Identifying the active conformation of the mGlu4 receptor positive allosteric modulator VU0155041: Implications for drug discovery

Y Harrak1, X Rovira2, P González-Bulnes1, F Malhaire2, C Goudet2, J-P Pin2, J Giraldo3, A Llebaria1. 1Institut de Química AvanÇada de Catalunya (IQAC-CSIC), Departament de Química Biomèdica, Spain, 2Institut de Génomique Fonctionnelle, Département de Pharmacologie Moléculaire, France, 3Universitat Autònoma de Barcelona, Institut de Neurociències, Spain

Over the last few years, drug research on G protein-coupled receptors (GPCRs) has focused largely on allosteric compounds because of the many pharmacological and therapeutic advantages they have. Regretfully, and particularly for these compounds, ligand-GPCR recognition often involves minor structural features making extremely difficult the analysis of structure-activity data. This problem has been recently exemplified for the interaction between metabotropic glutamate (mGlu) receptors and allosteric ligands for which shallow structure-activity relationships (SAR) and subtle molecular switches regulating pharmacology modes have been reported1.

The mGlu receptors belong to class C GPCRs. There are eight mGlu receptors assembled into three (I, II, III) groups. There is increasing evidence showing that agonists and positive allosteric modulators (PAMs) of mGlu4 receptor, which belongs to group III, have positive therapeutic effects on several neurological diseases amongst them Parkinson’s disease2 and neuropathic pain3. Thus, identification of SAR for the mGlu4 receptor can be a valuable tool in pharmaceutical research.

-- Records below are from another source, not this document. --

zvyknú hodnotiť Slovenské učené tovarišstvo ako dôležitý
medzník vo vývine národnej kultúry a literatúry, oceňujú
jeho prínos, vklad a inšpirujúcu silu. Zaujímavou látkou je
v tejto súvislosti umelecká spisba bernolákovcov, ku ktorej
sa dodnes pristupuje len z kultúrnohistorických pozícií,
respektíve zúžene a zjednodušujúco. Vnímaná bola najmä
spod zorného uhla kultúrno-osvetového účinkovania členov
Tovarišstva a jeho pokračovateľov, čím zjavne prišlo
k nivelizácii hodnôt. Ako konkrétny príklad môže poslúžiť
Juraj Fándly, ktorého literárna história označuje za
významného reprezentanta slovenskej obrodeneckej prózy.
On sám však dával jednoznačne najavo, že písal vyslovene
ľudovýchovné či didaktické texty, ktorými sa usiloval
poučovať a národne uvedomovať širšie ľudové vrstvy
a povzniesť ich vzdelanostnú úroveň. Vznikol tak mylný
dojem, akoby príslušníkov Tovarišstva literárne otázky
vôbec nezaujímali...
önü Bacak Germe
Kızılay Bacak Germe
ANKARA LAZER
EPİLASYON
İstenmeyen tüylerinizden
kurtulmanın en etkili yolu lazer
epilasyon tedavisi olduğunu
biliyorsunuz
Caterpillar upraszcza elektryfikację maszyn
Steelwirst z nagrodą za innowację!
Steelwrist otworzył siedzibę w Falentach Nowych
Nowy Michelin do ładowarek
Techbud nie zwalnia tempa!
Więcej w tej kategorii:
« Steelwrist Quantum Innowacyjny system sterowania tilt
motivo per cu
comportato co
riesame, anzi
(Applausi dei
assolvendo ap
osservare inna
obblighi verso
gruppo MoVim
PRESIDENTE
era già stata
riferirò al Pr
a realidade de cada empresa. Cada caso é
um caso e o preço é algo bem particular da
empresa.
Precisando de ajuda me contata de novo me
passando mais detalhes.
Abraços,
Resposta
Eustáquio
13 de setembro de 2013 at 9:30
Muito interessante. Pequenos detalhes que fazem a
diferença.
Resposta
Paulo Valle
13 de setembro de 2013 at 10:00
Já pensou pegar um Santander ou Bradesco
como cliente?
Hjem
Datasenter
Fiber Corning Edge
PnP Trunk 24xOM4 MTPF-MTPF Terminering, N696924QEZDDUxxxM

To provide insight on the structural determinants of the allosteric modulation of the mGlu4 receptor, we focused our attention on the selective mGlu4 PAM cis-2-(3,5-dichlorophenylcarbamoyl)cyclo-hexanecarboxylic acid (VU0155041)4. In a recent study, it was found that the two enantiomers of this chiral compound differ in potency and two conformations were energetically and geometrically characterized by computational methods. However, because the difference in energy was very low (0.8 kcal/mol), the active conformation could not be elucidated5.

To that aim, we restricted the conformational freedom of the cyclohexane moiety by inserting a C=C bond in particular positions of the ring, leading to three compounds ( DB1, DB2 and DB3). The receptor was cotransfected with a chimeric Gq/i-protein, which couples to the phospholipase C pathway, thus allowing monitoring of receptor activity by measurement of Ca2+ release. High-level quantum chemical calculations were performed on ligand compounds to characterize the potential active conformations. The pharmacologic profile of the synthesized compounds (logEC50 (M) mean ± SEM of triplicates -5.86±0.13, not determined (>-4), -5.43±0.16, -4.50±0.10 for VU0155041, DB1, DB2 and DB3, respectively) together with structural comparisons between calculated conformations allowed us to identify the active conformation of the mGlu4 PAM VU0155041 thus providing a pharmacophore for mGlu4 positive allosteric modulation that hopefully will be useful for drug design.

References

1. Wood MR et al. 2011 Biochemistry 50, 2403-2410.

2. Goudet C et al FASEB J. 2012 doi: 10.1096/fj.11-195941.

3. Goudet C et al. Pain. 2008 (1):112-24.

4. M. Niswender, et al Mol.Pharmacol 2008, 74 1345-1358.

5. Christov C et al ChemMedChem. 2011 6(1):131-40.